Robots in war, now those days are return­ing and we are again at the fore­front of the devel­op­ment of what until recent­ly was sci­ence fic­tion. Because tomor­row’s war is expect­ed with­out human par­tic­i­pa­tion at the lev­el of sci­en­tif­ic devel­op­ment, anoth­er break­through in blood tech­nol­o­gy will occur and again radio-con­trolled tanks and space­craft for oth­er plan­ets.

Con­vey­ors, fac­to­ries, mechan­i­cal hands that assem­ble it all, from cars to fry­ing pans. Only the tragedy at the Cher­nobyl nuclear pow­er plant will force the coun­try’s lead­er­ship. I must say that the Cher­nobyl expe­ri­ence is very valu­able for us, because all the import­ed equip­ment was installed there and the domes­tic equip­ment was devel­oped.

Lit­er­al­ly in two or three months, I worked today. The peo­ple who worked under Babak­in’s lead­er­ship and cre­at­ed the Lunokhod are still alive. I recent­ly met such a won­der­ful per­son whose pro­fes­sion has been writ­ten in his work book as a Lunokhod dri­ver. They are still alive, they help us with their advice, rec­om­men­da­tions, and their expe­ri­ence.

They con­vey the name giv­en to the most pow­er­ful Russ­ian attack drone that took off at the last breath of the Sovi­et Union. New Rus­sia could­n’t afford it; it sim­ply was­n’t the task, because the kite could fly hun­dreds of kilo­me­ters at speeds to gain an alti­tude of 10 thou­sand meters.

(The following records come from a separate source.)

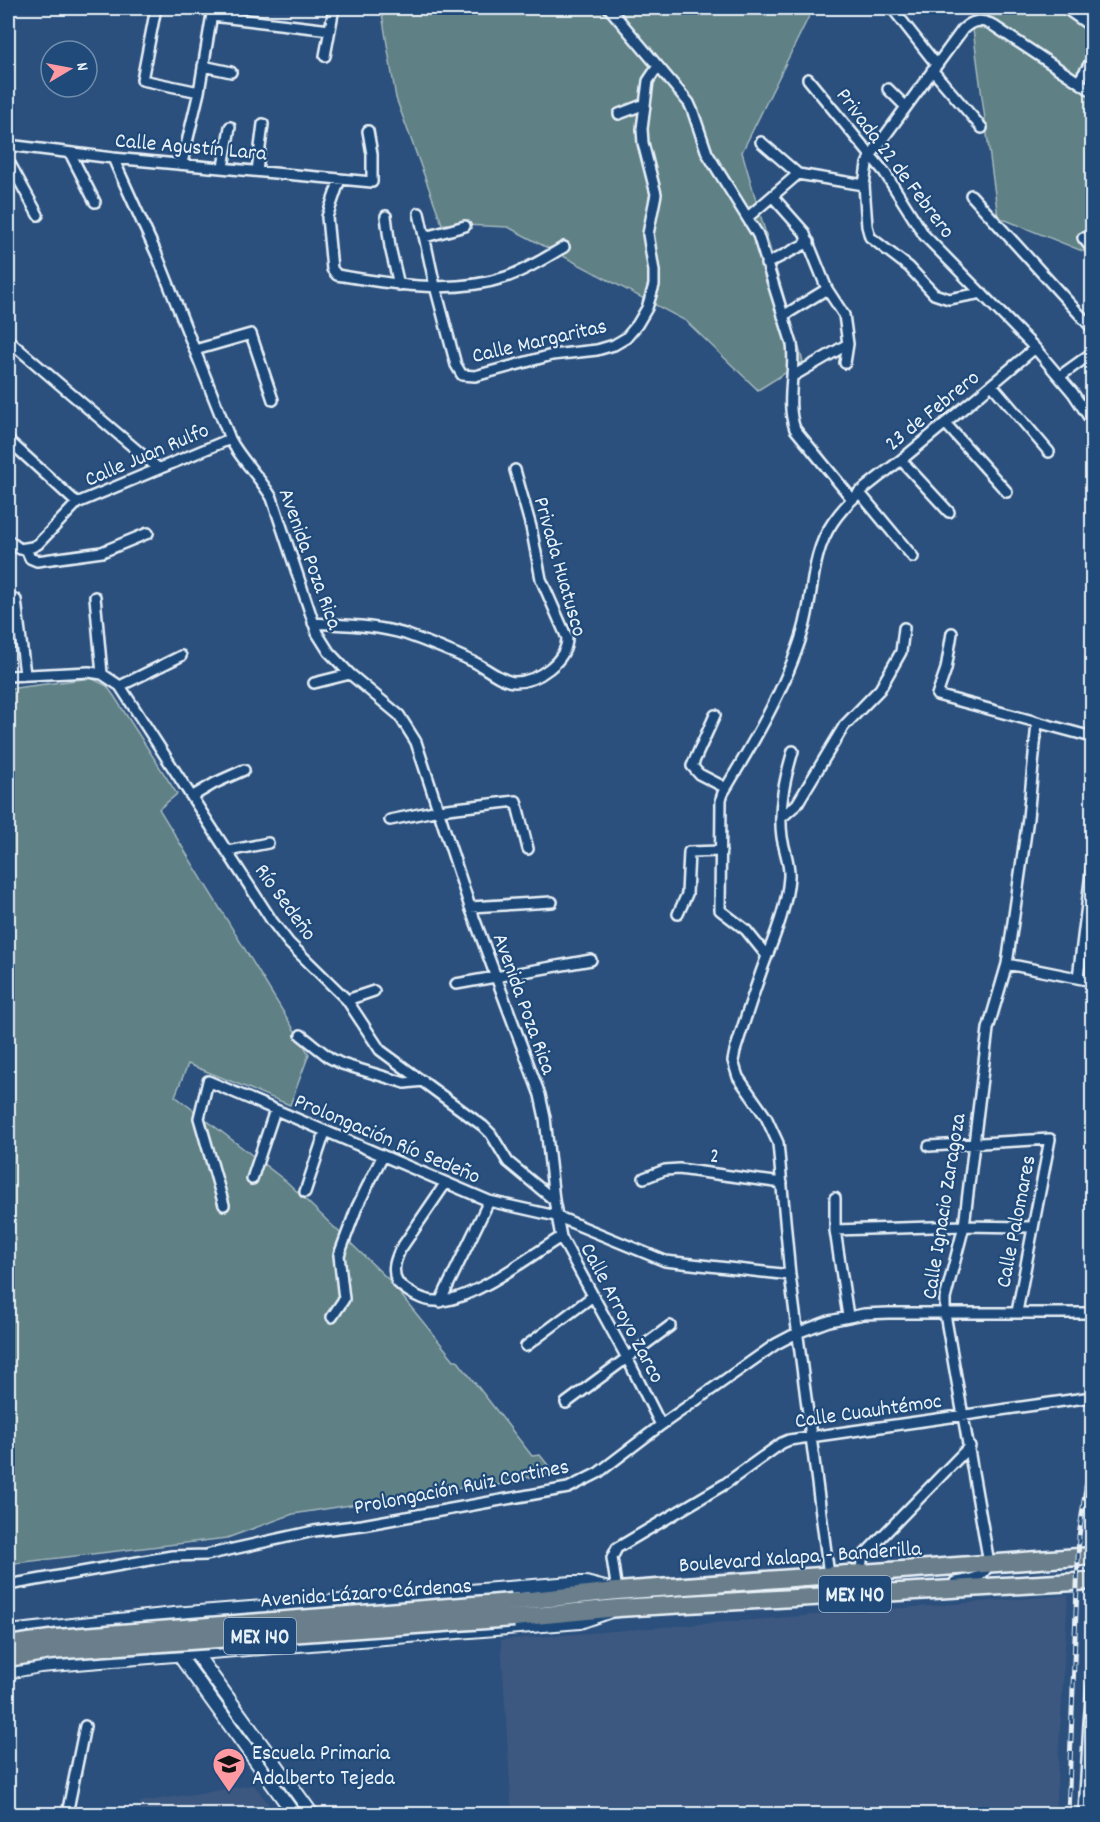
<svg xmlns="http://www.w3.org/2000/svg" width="1100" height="1822" font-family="Dekko,sans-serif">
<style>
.built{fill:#3c5880}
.green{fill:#5f8085;stroke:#a4b8be;stroke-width:1.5}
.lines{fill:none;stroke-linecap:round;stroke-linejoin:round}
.street-casing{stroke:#e8f1f8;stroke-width:14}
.secondary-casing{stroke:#e8f1f8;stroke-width:16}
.highway-casing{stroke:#e8f1f8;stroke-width:21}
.street{stroke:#1f4a7a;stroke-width:9}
.secondary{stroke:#1f4a7a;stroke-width:12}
.highway{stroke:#6b7e8b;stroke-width:16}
.rail-casing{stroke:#e8f1f8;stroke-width:5}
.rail{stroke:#1f4a7a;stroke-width:3;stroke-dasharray:9;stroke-linecap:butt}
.highway-bridge-casing{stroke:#e8f1f8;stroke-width:21;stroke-linecap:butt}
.highway-bridge{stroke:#6b7e8b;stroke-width:16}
.labels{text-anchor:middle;stroke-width:4.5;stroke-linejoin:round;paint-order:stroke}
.shield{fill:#1f4a7a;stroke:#acbfd2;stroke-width:1.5}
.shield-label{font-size:21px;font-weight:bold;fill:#e8f1f8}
.street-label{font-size:22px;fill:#e8f1f8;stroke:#1f4a7a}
.poi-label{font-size:22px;fill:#e8f1f8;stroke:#1f4a7a;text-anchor:start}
</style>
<rect width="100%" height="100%" fill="#2c507d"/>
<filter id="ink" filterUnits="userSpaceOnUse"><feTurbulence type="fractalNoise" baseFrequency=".0167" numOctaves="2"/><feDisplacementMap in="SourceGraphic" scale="12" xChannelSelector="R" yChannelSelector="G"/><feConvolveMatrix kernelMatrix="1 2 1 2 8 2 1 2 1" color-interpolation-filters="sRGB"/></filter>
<g filter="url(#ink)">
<!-- built -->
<path class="built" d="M1068,1595l-13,219h-543l-11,-174z
M254,1785l22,29h-135l-1,-12z"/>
<!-- green -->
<path class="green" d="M381,8h432l-71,144 61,210 -45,28 -72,-69 -178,-94 -66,-3 -46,-126z
M969,8h123v247l-94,-38 -26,-195 4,2z
M91,678l16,8 7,10 63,98 -18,15 150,245 -19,51 -102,-41 -13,32 112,86 101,97 66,81h3l75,96 8,-1 15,19 -31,4 -8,5 -63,6 -160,25 -66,24 -219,26v-875z"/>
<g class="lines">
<!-- street casing -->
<g class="street-casing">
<path id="street" d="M156,8l-14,72 57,12
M609,8l80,95 4,9 14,41 51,82 34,109c4,28 -7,58 3,85l57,70
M892,8l44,56
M1065,8l27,19
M212,16l118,14
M325,56l9,-48
M203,66l28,6
M932,70l50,58
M808,79l77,94 39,62 111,113 38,45 19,29
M1079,81l13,-21
M888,89l18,18
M619,114l26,-10
M761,142l37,32
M8,145l105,13 259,24v-28l-4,-23
M70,153l25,49
M113,158l44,97 73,184c11,21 30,38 42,59l45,135 12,19 21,22 49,41 17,27 54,165 70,188 5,23 9,82 7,37 66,121 34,67
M8,160l30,55
M182,163l17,-71 14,-84
M223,167l7,-40
M257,171l6,-47
M798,174l66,11
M340,179l-13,38 5,52 5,6c55,9 115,20 169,2 21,-7 39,-19 58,-30
M971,195l121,133
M773,197l31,35 23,57 17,26 4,29 -3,19
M419,213l16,73 21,79 6,10 13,1 77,-21 45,-5 17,-5 12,-7 11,-13 10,-17 7,-23v-14l-6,-37 8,-40 -13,-51 -1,-14 6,-48 10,-15
M386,216l4,31 9,38
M748,217l50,-43
M425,237l40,-11
M1083,238l9,11
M766,264l43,-22
M982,293l-33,6 -15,-5 -25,-27 -39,-30 -3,-11 -3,-41 3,-21 4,-9 92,-126c9,-8 16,-10 28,-5l101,67
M783,316l44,-27
M8,340l151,129
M195,350l56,-16 22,66
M793,376l55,-32
M1060,376l32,-23
M992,385l57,67
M945,423l62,69
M8,440l69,63
M901,460l48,52
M859,492l54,65
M8,540l12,9 12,-2 6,-3 39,-41 153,-64
M26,549l4,9 7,3 65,-9 46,-19
M95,597l7,77
M16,600l9,74
M313,623c31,2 62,2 92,11 23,8 47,18 69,28 12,6 28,20 41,20 22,0 52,-21 52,-44l-26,-59 -10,-52 -16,-57
M952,633l-6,36 -9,26 155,42
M8,676l81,-4 13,2 18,12 152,235 17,22 58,57 33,50 103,76 8,8 17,28 46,38
M314,683l36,-9
M120,686l61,-30
M715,715l-23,51 7,8 27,14
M793,751c-8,27 -15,57 -11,86 2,13 8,26 7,40 -2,28 -12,53 -22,79 -12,31 -22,64 -32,95l-2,10 5,16 28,40 12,26 12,132 39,300
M193,796l22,-13 29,-13
M781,818l16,-14 47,-78 36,-37 21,-37 3,-24
M390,820l49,-10 77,-9 12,48
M228,851l40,-8
M470,907l82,-5
M678,914l9,-20 2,-42 32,-1
M767,956l-21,-26 -26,-20 1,-111 2,-6c30,-50 63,-105 80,-162 11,-36 7,-76 30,-109 19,-28 47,-45 73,-66 43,-36 87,-72 129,-108
M1007,964l85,17
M1078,978l14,-114
M456,984l135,-24
M347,1000l27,-9
M301,1035l29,23 12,6 63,19 18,-2
M929,1146l121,-7 -33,173
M644,1178l21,-8 14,-1 103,14
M252,1179l23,-69
M445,1184l-45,66c-5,11 -8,20 -3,32 10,10 27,20 41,19 35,0 93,-46 123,-64
M305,1192l20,-60
M835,1198v32l13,86
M224,1205l-25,-87 9,-37 281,120 67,15 109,45 125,14
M835,1230l129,-4 68,1
M440,1302l49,-101
M332,1317l12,-18 -5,-44 18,-48 25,-50
M526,1346l67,-50
M566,1403l104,-77
M861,1573l1,-13 3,-6 105,-108
M955,1582c16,-3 28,-2 34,-19l-44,-249v-15l19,-73 24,-197 19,-65 21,-146 9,-95
M8,1585l164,-29 34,-1 108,-24 48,-6 206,-37 30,-15 63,-48 115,-81 21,-11 32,-12 35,-7 24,-1h204
M617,1591l-5,-33 5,-10 108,-64 57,-41 7,-3 303,-43
M67,1814l18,-88
M1084,1814l5,-91 3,-36"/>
</g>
<!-- secondary casing -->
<g class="secondary-casing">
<path id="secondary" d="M8,1632l166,-18 398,-31h14l23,6
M192,1648l120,166
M176,1651l118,163
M8,1672l32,-6 540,-44 28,-10"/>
</g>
<!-- highway casing -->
<g class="highway-casing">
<path id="highway" d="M512,1602l105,-11 475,-35
M514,1618l104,-10 474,-27"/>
</g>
<!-- street -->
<use href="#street" class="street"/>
<!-- secondary -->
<use href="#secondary" class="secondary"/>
<!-- highway -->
<use href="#highway" class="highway"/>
<!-- rail casing -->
<g class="rail-casing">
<path id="rail" d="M1068,1814l11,-278 7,-49 6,-22"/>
</g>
<!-- rail -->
<use href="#rail" class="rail"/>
<!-- highway-bridge casing -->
<g class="highway-bridge-casing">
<path id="highway-bridge" d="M8,1645l49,-7 455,-36
M8,1658l42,-7 464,-33"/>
</g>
<!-- highway-bridge -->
<use href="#highway-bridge" class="highway-bridge"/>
</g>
</g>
<!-- icons -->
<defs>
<g id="school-pin" transform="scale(1.725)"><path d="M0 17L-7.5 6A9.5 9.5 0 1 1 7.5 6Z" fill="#ff9aa2" stroke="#1f4a7a"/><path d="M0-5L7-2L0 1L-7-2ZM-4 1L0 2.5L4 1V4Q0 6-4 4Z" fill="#111"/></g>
</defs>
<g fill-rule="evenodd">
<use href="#school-pin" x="229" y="1764"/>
</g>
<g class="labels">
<!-- shield labels -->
<g class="shield">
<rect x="819" y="1576" width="72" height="36" rx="4.5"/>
<rect x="224" y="1618" width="72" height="36" rx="4.5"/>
</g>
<g class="shield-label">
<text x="855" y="1601">MEX 140</text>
<text x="260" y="1643">MEX 140</text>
</g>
<!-- street labels -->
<g class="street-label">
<text transform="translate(191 145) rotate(5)" y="8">Calle Agustín Lara</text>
<text transform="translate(897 162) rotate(53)" y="8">Privada 22 de Febrero</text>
<text transform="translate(539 339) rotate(-13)" y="8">Calle Margaritas</text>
<text transform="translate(931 409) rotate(-39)" y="8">23 de Febrero</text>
<text transform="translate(146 453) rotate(-23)" y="8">Calle Juan Rulfo</text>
<text transform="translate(312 558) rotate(70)" y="8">Avenida Poza Rica</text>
<text transform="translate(562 566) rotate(74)" y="8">Privada Huatusco</text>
<text transform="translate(287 901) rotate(54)" y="8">Río Sedeño</text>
<text transform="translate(526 1003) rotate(70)" y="8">Avenida Poza Rica</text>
<text transform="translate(388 1137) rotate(23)" y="8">Prolongación Río Sedeño</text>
<text transform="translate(715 1154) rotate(8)" y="8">2</text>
<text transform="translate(942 1206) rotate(-81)" y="8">Calle Ignacio Zaragoza</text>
<text transform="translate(1014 1221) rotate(-79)" y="8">Calle Palomares</text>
<text transform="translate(624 1312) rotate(62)" y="8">Calle Arroyo Zarco</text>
<text transform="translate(868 1409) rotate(-8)" y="8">Calle Cuauhtémoc</text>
<text transform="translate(461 1485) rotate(-11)" y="8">Prolongación Ruiz Cortines</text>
<text transform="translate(800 1555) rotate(-4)" y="8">Boulevard Xalapa - Banderilla</text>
<text transform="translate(366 1591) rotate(-4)" y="8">Avenida Lázaro Cárdenas</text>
</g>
<!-- poi labels -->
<g class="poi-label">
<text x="252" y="1759">Escuela Primaria<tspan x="252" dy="25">Adalberto Tejeda</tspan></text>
</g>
</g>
<!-- margin -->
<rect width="1100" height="1822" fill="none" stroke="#1f4a7a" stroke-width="30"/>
<rect x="15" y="15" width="1070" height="1792" fill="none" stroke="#e8f1f8" stroke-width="2" filter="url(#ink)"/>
<!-- north arrow -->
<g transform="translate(69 69) rotate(80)"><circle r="28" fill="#1f4a7a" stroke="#6f8dac" stroke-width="1.5"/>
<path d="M0-4.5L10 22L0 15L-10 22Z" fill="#ff9aa2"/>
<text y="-9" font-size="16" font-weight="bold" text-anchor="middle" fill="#e8f1f8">N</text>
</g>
</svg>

Here are the fixed taste parts of the fuse­lage. Here is the infor­ma­tion trans­mis­sion line to the tail. Fur­ther, here is the land­ing brak­ing para­chute. And here is the land­ing world, the sus­pen­sion beam hold­er. This is for the rock­et.

Broth­er Scout, one of the tasks on this elite air­craft, is to fly com­plete­ly in autonomous mode with no radio com­mu­ni­ca­tion. If there is no radio com­mu­ni­ca­tion and the machine is silent, then nat­u­ral­ly it is dif­fi­cult to detect it. More­over, the vehi­cles are DPR and quite low, so this is the first thing.

The sec­ond con­nec­tion that is on board is with­out dis­clos­ing the con­nec­tion. That’s what moti­vat­ed the engi­neers and design­ers of the vul­tures when in the nineties it seemed like they gave it to their hands; they did­n’t need to design rock­ets and vac­u­um clean­ers. They con­tin­ued to work today. In this proac­tive devel­op­ment, it acquired a new engine.

Elec­tron­ics assume that the alti­tude and speed have increased due to high-pre­ci­sion weapons. It will be able to work on Sovi­et mov­ing tar­gets on twin recon­nais­sance air­craft.